Starting Jan. 1, Norway's female executives are getting a leg up
In Norway, a law came into effect on Jan. 1 mandating that at least 40 percent of the seats on the boards of Norway's publicly listed companies must be held by women. The new center-left government is threatening to dissolve any company that doesn't comply.
Already in Norway, all employers have a duty to actively promote gender equality and to report annually on how they do it. However, the former center-right government decided to go further and proposed legislation to ensure more equality in positions at the very top.
The Confederation of Norwegian Enterprise, an umbrella organization for the country's employers, say they have been working to increase female board representation ever since the law was proposed. Among the group's members, the percentage of women on corporate boards has risen from 6 to 21 percent in the past three years.
Bleak picture in EU
Elsewhere in Europe, women have had little success reaching the upper echelons of business. According to 1999 data from the International Labor Organization, only 5.1 percent of executive management positions in the top 500 US companies were held by women, whereas in France this number was 4.7 percent, compared to 3.6 percent in Britain and just three percent in Germany.
The ranks get even thinner when it comes to board seats.
Karin Dorrepaal, member of Schering's board
Karin Dorrepaal recently made waves when she was elected to the board of German pharmaceutical firm Schering, the first woman on the board of one of Germany's 30 biggest companies.
No flood of corporate female appointments has followed, however, and none is expected. Neither Germany nor the European Union is expected to pass a quota regulation like Norway's anytime soon, opting instead for government directives and a push for something called "gender mainstreaming."
Yet in Germany, the only place women have had success nearly equal to men is in politics -- a change that many say can be directly traced to the implementation of a quota system that went into effect in the 1980s.
Quotas didn't hurt Merkel's chances of making it to the top
Today, Germany boasts a female chancellor. And Norway -- which is not an EU member state -- is undertaking a unique experiment.
Karita Bekkemellem, Norway's minister responsible for gender equality, said she believes such a law is the only way forward.
"Women in Norway have a good education, they can go in to do a very good job, and this will be very important for the decisions companies in Norway make in the future," Bekkemellem said.

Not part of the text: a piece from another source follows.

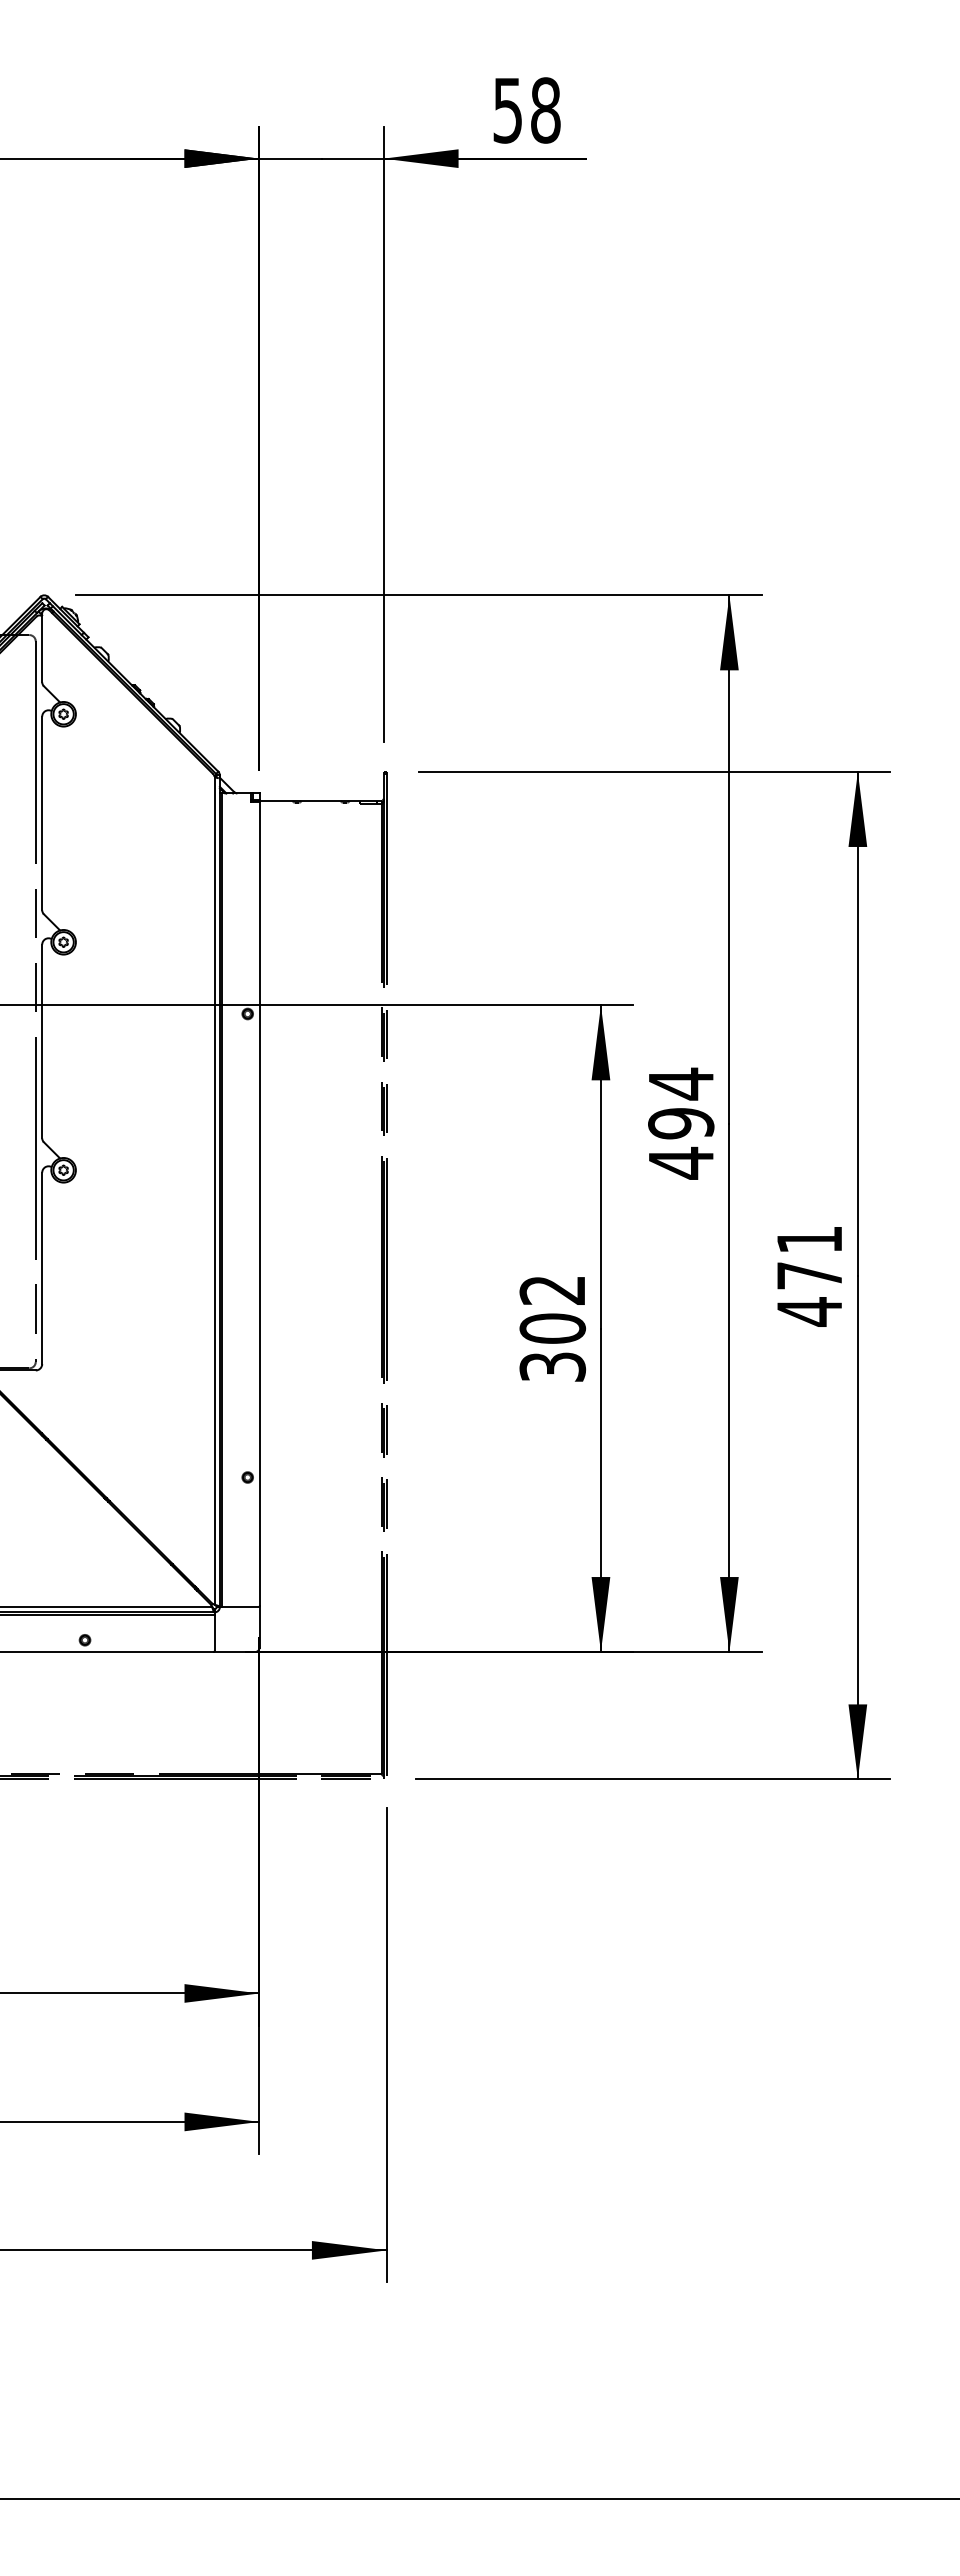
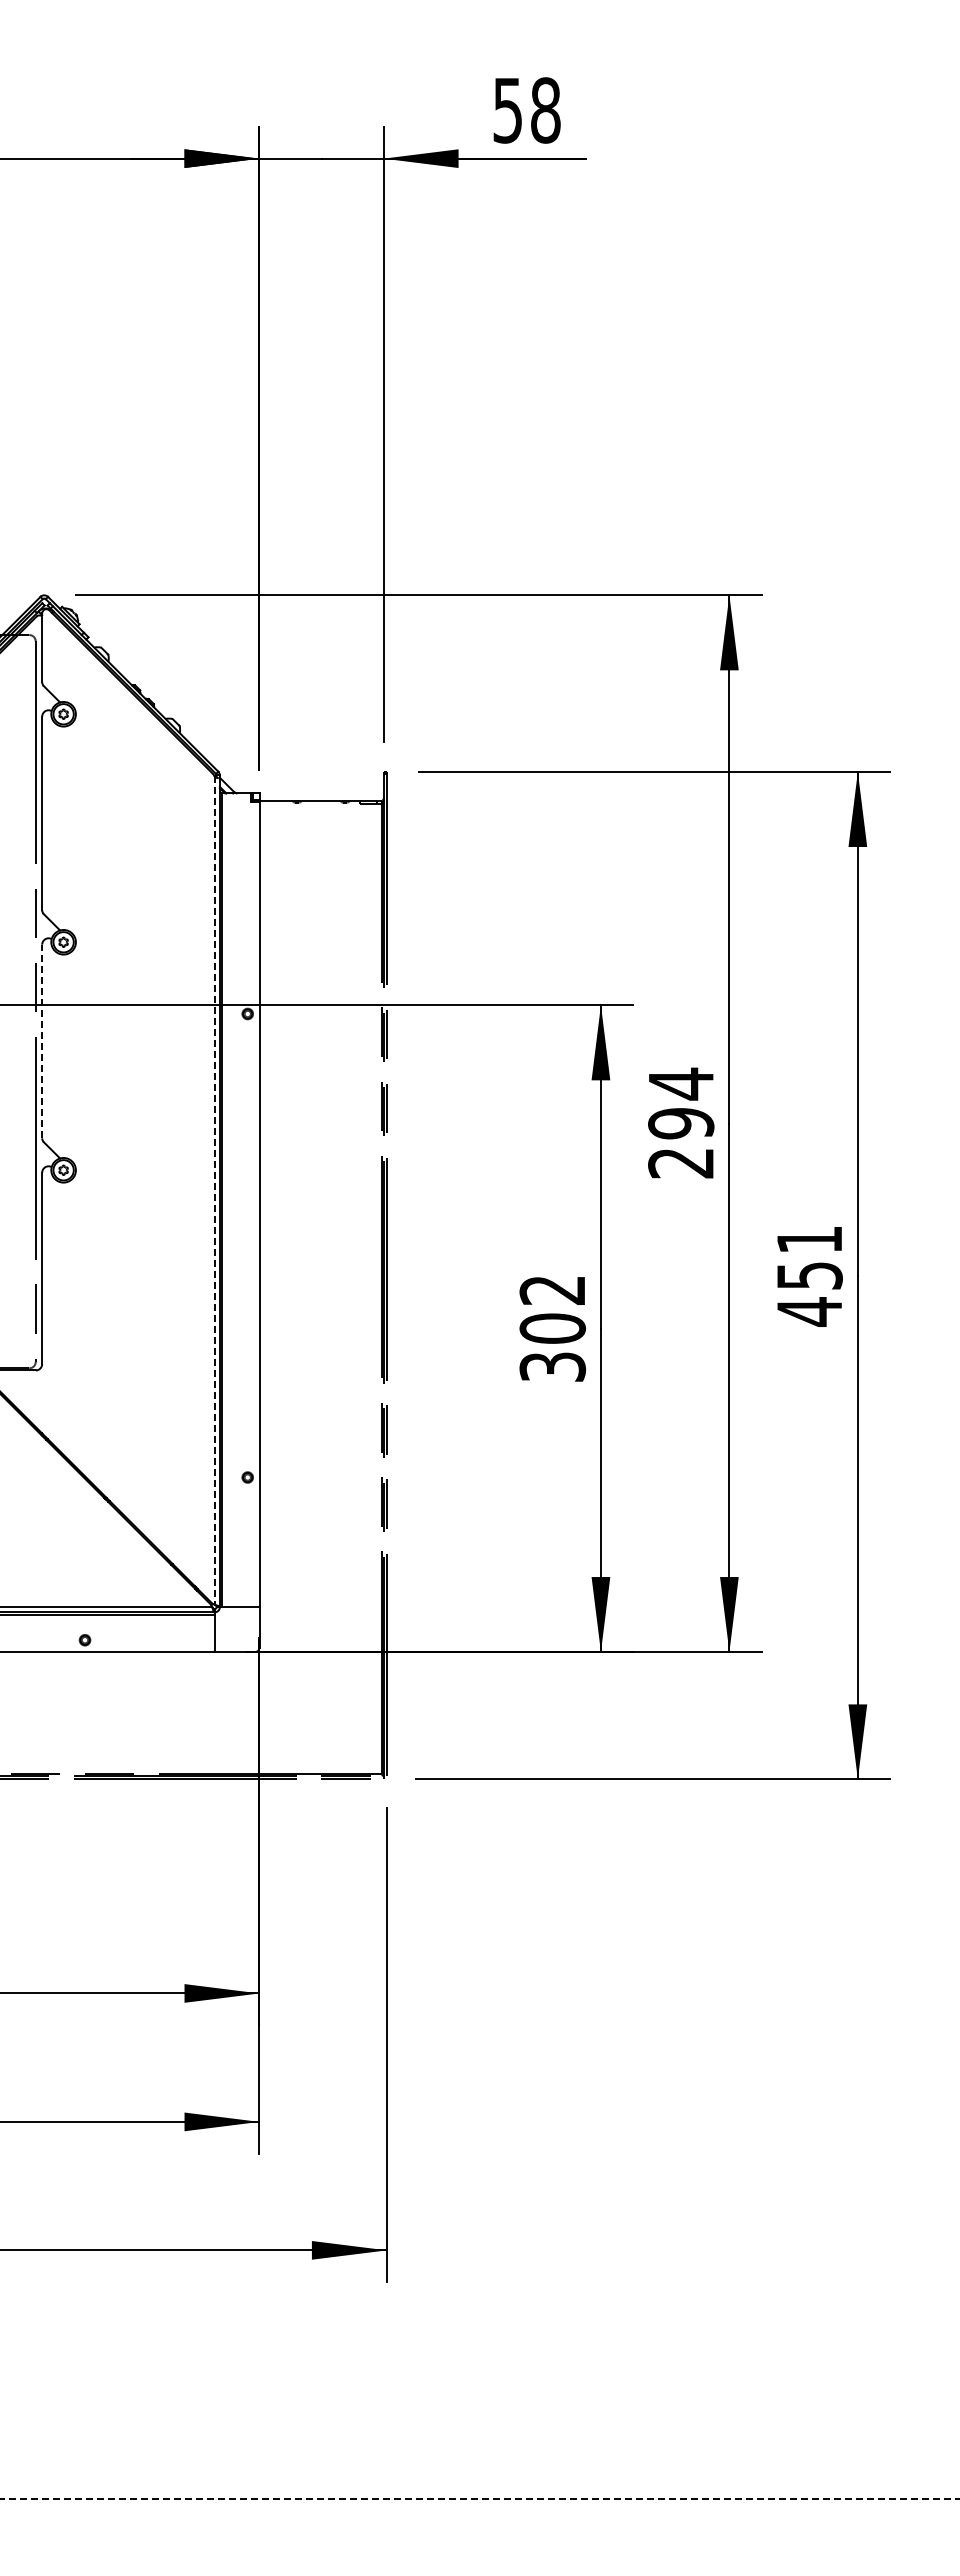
line at (42, 1041): solid -> dashed
text at (680, 1162): 494 -> 294
line at (214, 1190): solid -> dashed
text at (809, 1275): 471 -> 451
line at (479, 2498): solid -> dashed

Some business representatives have said they find it hard to believe the law will be strictly enforced, i.e., that companies will actually be dissolved in the case of noncompliance.
But Bekkemellem said the government sees the issue as a "serious question."
A question of competence
Under the new laws, the listed companies would have up to four years to comply.

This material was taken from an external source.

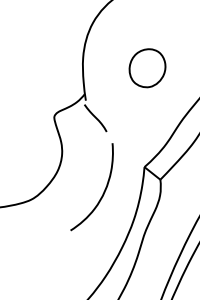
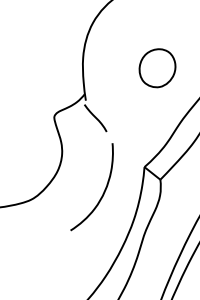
part at (147, 68) position: (147, 68) -> (157, 68)
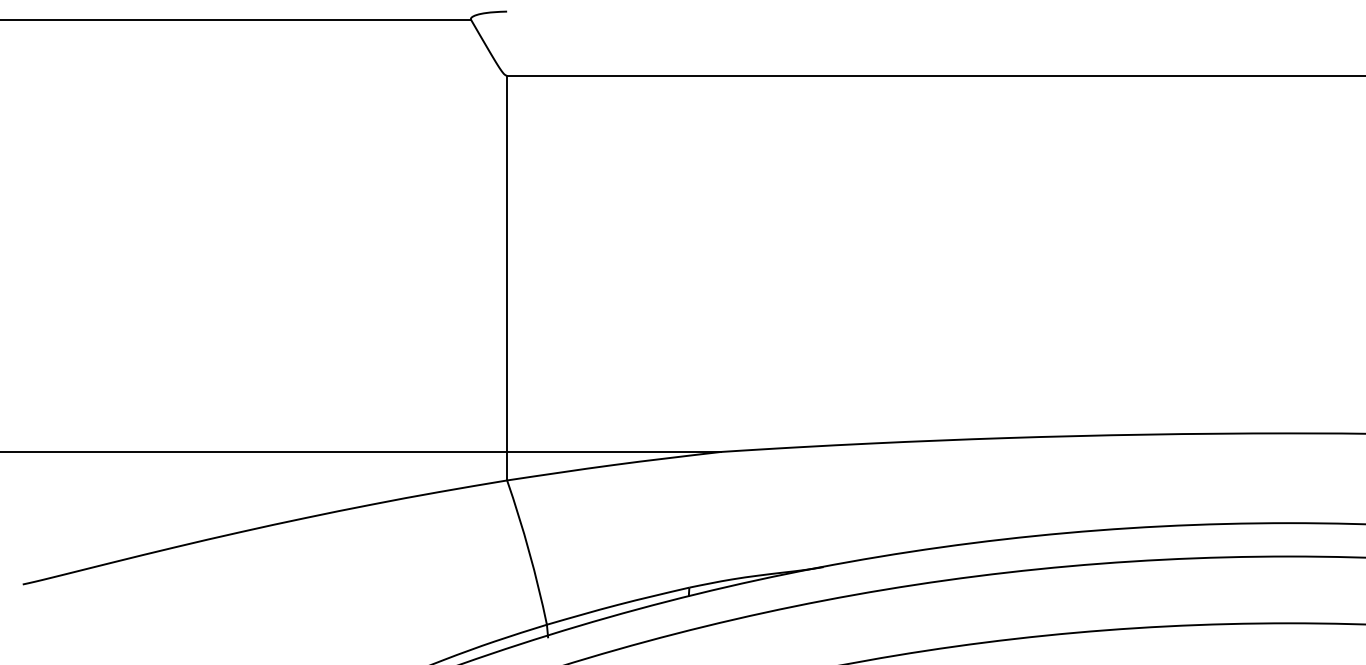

Meanwhile, the Confederation of Norwegian Enterprise has come out against the law. But Sigrun Vageng, responsible for labor politics at the confederation, admits the politicians have at least set the ball rolling when it comes to long-term change.

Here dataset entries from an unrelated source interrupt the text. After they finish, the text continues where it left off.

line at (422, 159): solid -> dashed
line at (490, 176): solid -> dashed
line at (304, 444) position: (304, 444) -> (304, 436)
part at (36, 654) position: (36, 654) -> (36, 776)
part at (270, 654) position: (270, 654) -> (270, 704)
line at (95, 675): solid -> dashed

The male-dominated oil industry is a large part of Norway's economy
"I think the discussion started by the politicians was important, I have to give them that," Vageng said.
"I think one of the reasons we have been successful up until now is that Norwegian companies see that this is not a question of being man or woman, it's a question of competence," she said.
Part of the problem is Norway's size, said Elin Orjaseter, a leading Norwegian headhunter. In her experience, top companies in a country of only 4.5 million people can't afford to take gender into account if they want to stay in competition.
"I don't think the government really knows how to put together a really good board," Orjaseter said.
Should other groups be included?
Not only does she oppose the law, she is against the very idea of gender quotas, and questions the idea diversity quotas are meant to promote.
"White Norwegian, heterosexual women are one of the big majorities in Norwegian work life, Orjaseter said. "So if diversity was a point, I think other groups are more important to have on the boards. Why not homosexuals, ethnic minorities, why not Muslims? Why us big, wealthy, white Norwegian women?"
In Norway, the male-dominated oil industry is a mainstay of the country's robust economy, and its representatives are resistant to the new law.
"I would not like to see women coming into my board where there is a clear suspicion they are there because of a legal framework and not because of their competence," said Eivind Reiten, CEO of Norway's second largest oil-producing company, Norsk Hydro.